Despite her tacky wording, Behar might have a point. Popular “saints,” with or without voices, are not that common. Of course, “voices” alone don’t determine sanctity; it’s what the saint-in-training hears and then chooses to do.

Aside from sad folks who genuinely need help with the “voices” that tell them to engage in objectively strange behaviors, there are lots of people today who hear God’s voice in prayer and then act for the good.

Most folks still think real saints are strange. Mother Teresa suffers a modern-day burning at the stake from Behar and others, like Christopher Hitchens. On “The View,” co-host Whoopie Goldberg said, “Don’t forget what they did to Joan of Arc. They set her on fire. That’s why people stopped saying anything.”

Could be true. But the church eventually canonized Joan of Arc. Hitchens, Behar and Goldberg notwithstanding, there are lots of other holy people, known and unknown, who suffer real or metaphorical martyrdom because they hear the voice of God.

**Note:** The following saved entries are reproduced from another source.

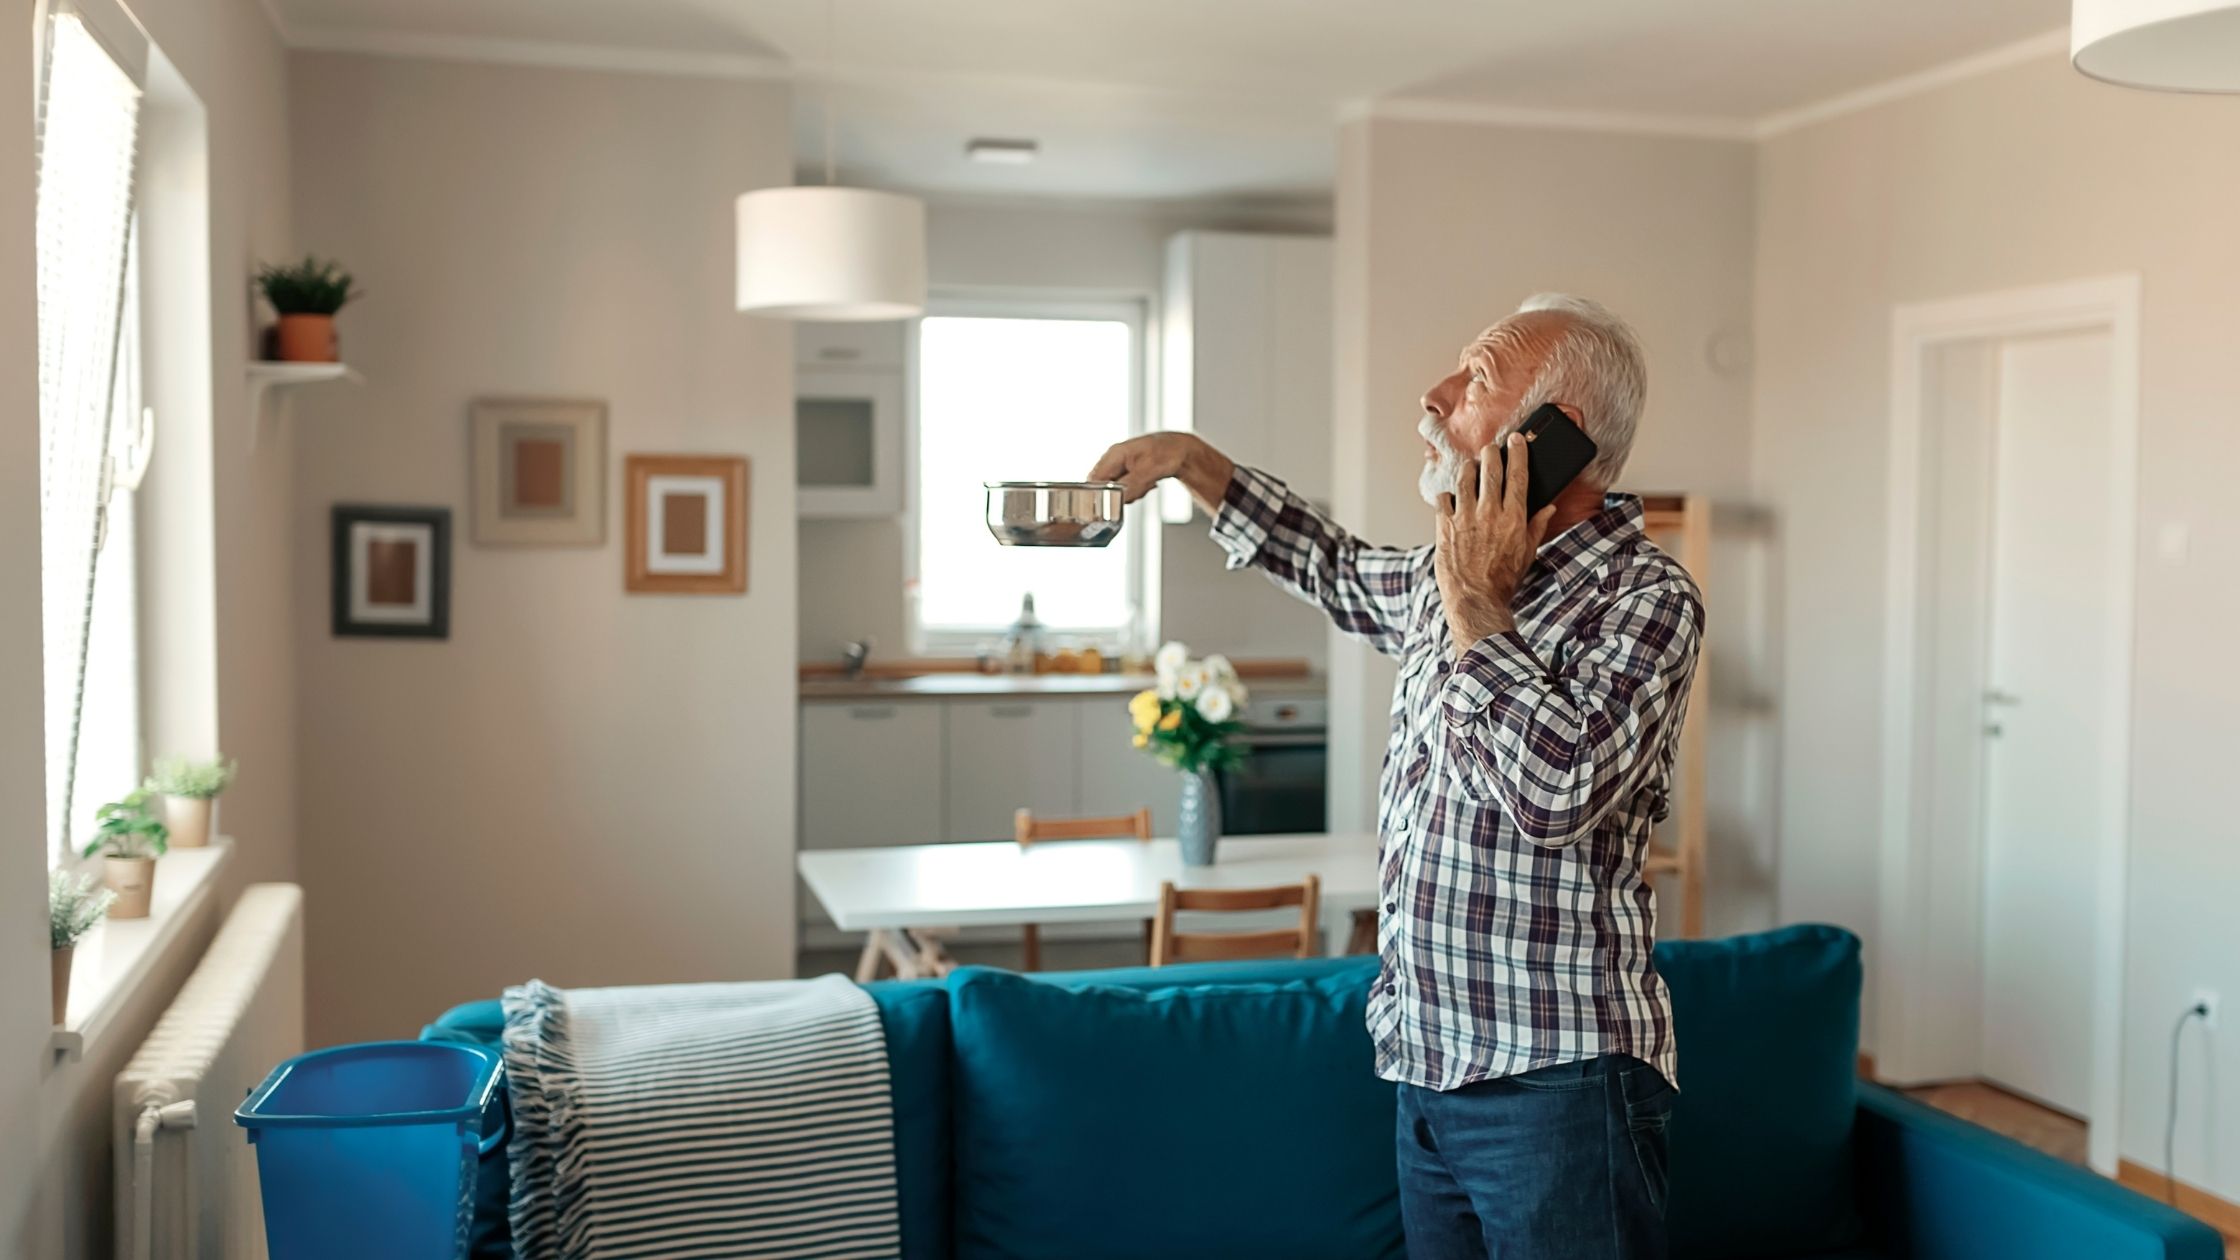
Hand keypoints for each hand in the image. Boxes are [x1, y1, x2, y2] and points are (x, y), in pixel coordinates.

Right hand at [1087, 433, 1235, 511]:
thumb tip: (1116, 500)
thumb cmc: (1168, 452)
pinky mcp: (1128, 472)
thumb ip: (1130, 486)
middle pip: (1104, 487)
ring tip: (1147, 484)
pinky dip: (1137, 490)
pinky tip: (1149, 484)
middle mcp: (1113, 459)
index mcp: (1114, 455)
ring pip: (1116, 490)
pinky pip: (1125, 488)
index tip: (1115, 503)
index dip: (1101, 495)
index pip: (1094, 480)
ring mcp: (1120, 465)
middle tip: (1139, 490)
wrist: (1183, 449)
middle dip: (1120, 495)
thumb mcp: (1148, 471)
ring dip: (1132, 493)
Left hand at [1434, 434, 1556, 652]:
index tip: (1517, 440)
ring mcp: (1465, 518)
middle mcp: (1489, 513)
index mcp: (1513, 518)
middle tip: (1491, 447)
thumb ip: (1536, 527)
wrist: (1475, 600)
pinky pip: (1443, 499)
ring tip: (1472, 467)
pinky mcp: (1445, 527)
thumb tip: (1549, 509)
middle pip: (1490, 470)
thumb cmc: (1502, 581)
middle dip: (1491, 453)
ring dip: (1469, 470)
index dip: (1518, 453)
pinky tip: (1451, 497)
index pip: (1518, 476)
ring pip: (1465, 479)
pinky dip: (1447, 495)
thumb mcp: (1527, 554)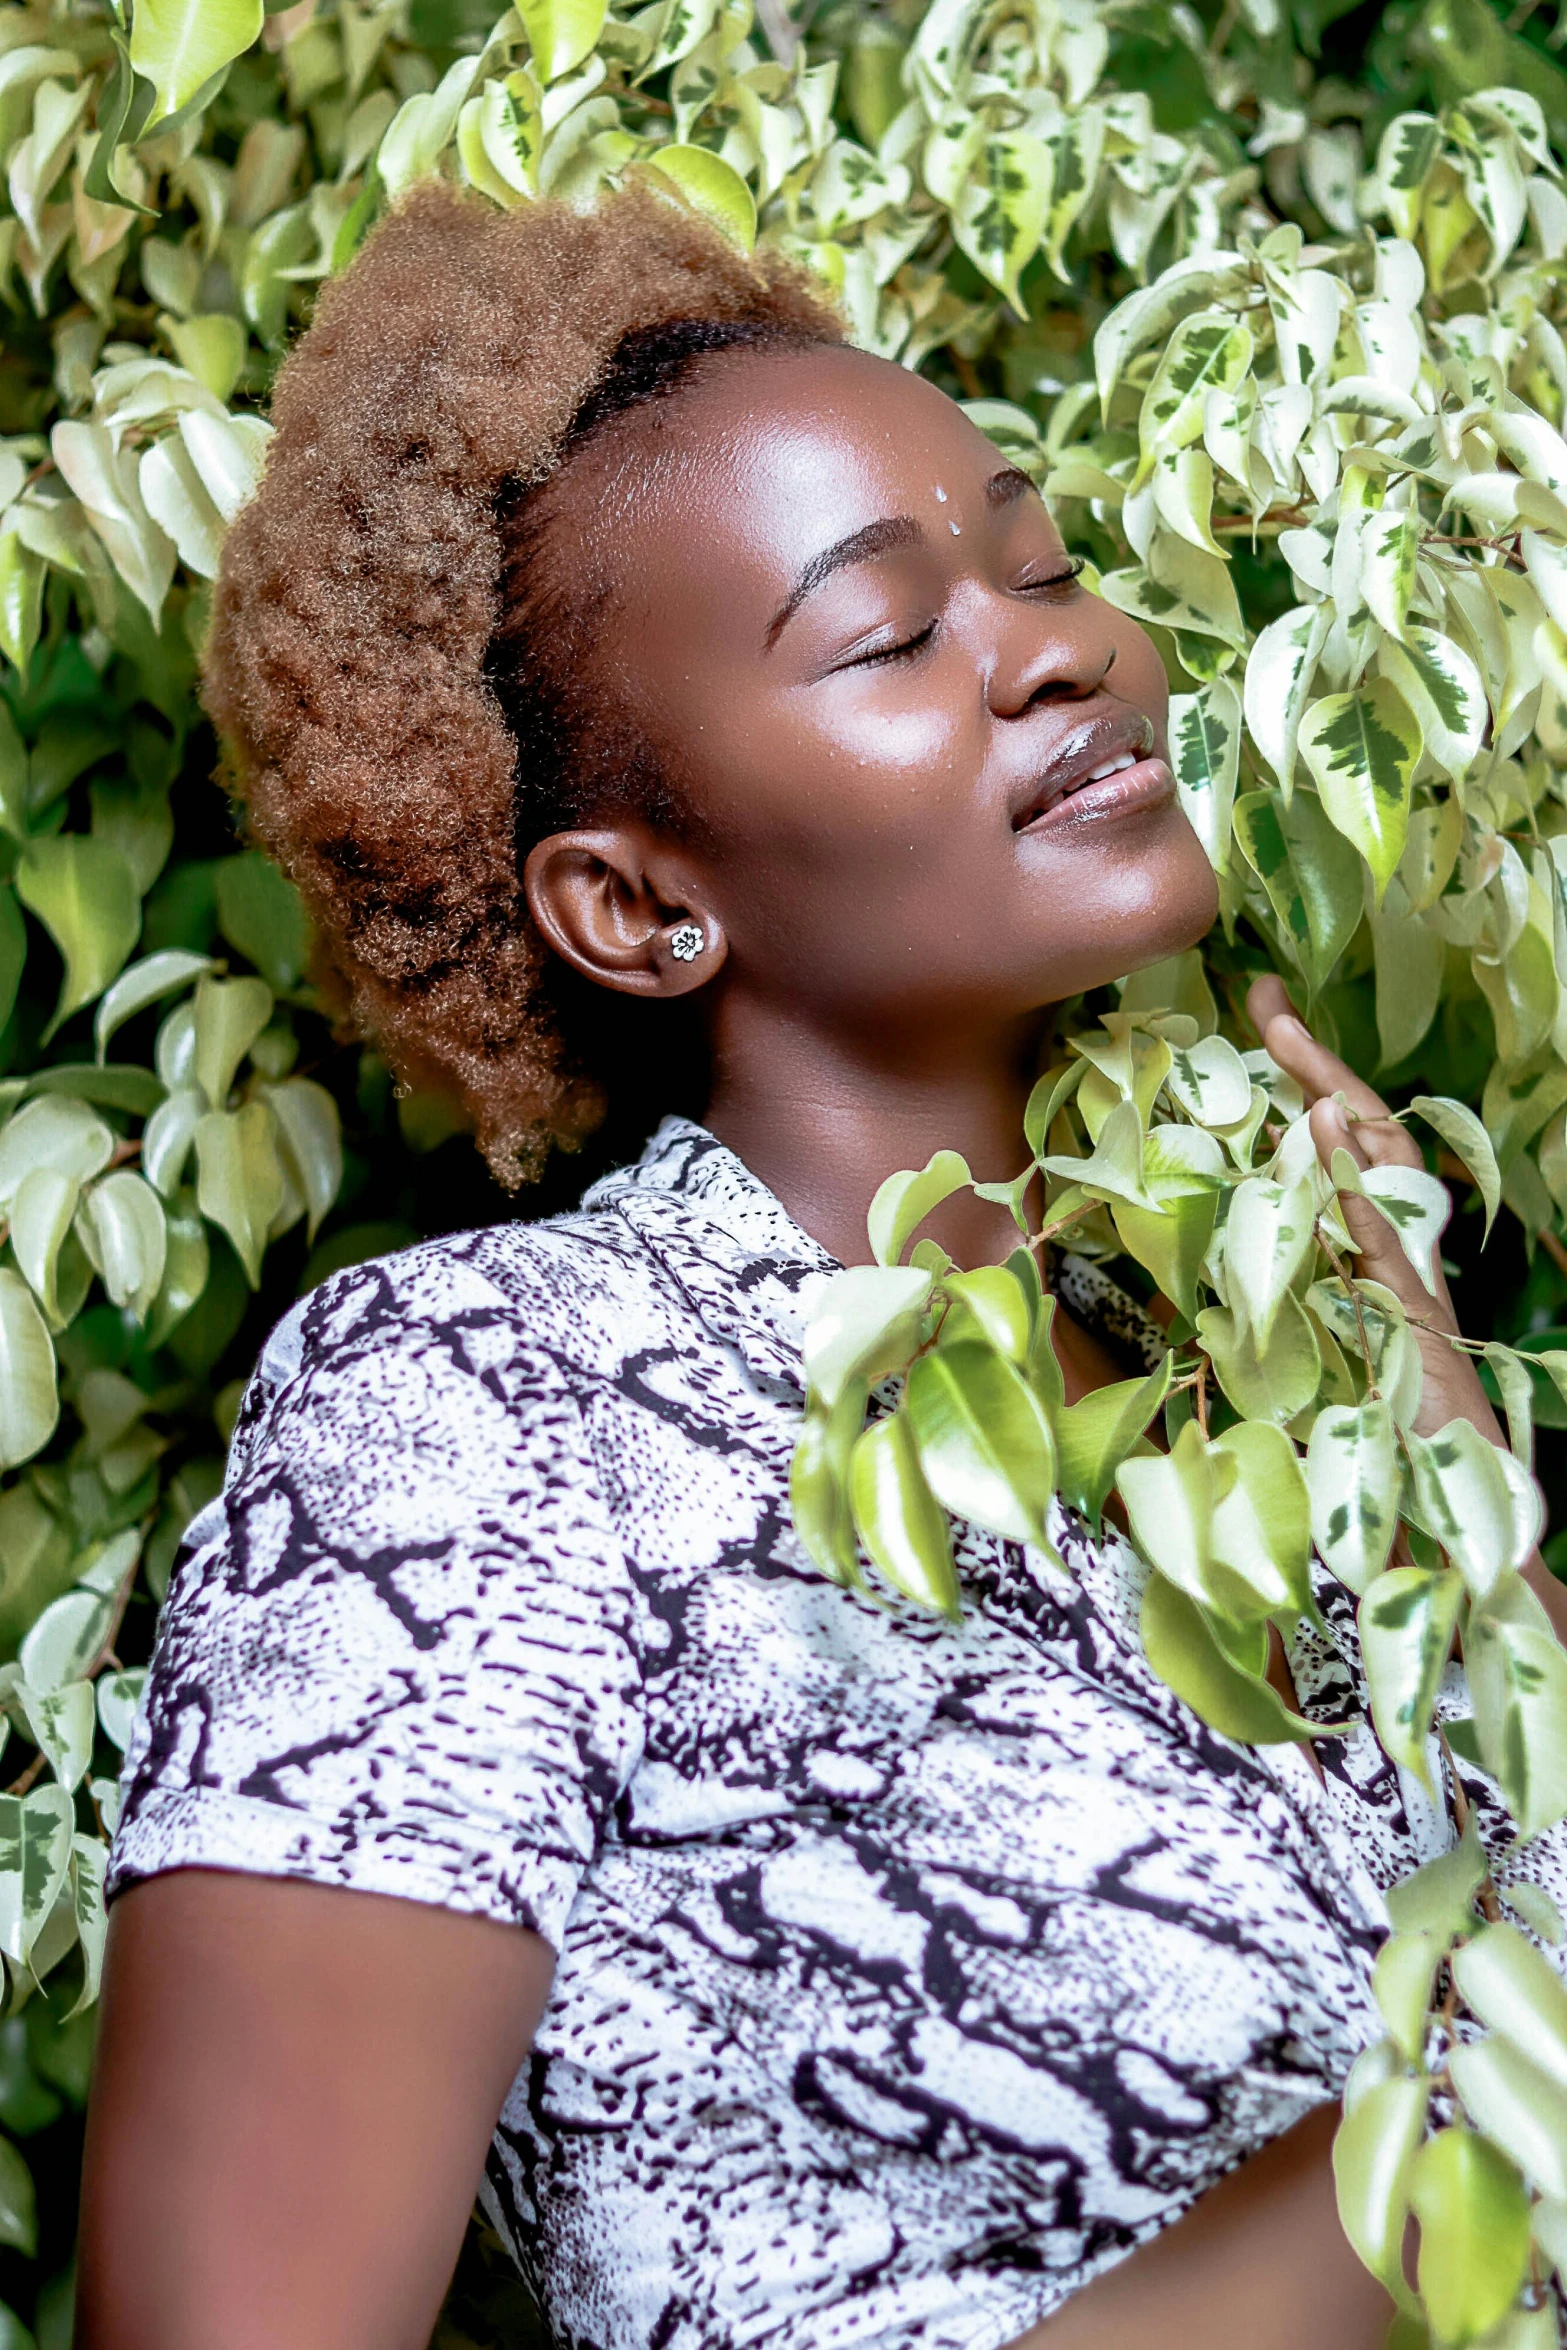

The Nazis executed Franz Jagerstatter, an Austrian citizen who refused to join in Hitler’s war. The married church sexton is now beatified, just one step short of Catholic sainthood.

Two years ago, rich ranchers paid killers to silence Sister Dorothy Stang, an American missionary in Brazil who defended the land rights of the poor.


Today, Son Jong Yam is tortured and awaits execution in Pyongyang, North Korea, for spreading the Gospel.

Yes, maybe “medication” would have kept these future saints from opening their mouths. Maybe they would have stayed at home and lived comfortable lives. But they heard the voice of God in some way, and acted as they did.

Whether they suffer at the hands official or unofficial executioners, or even mocking TV personalities, they witnessed to the word of God, and the world is better for it.

(Phyllis Zagano is senior research associate-in-residence at Hofstra University and author of several books in Catholic Studies.)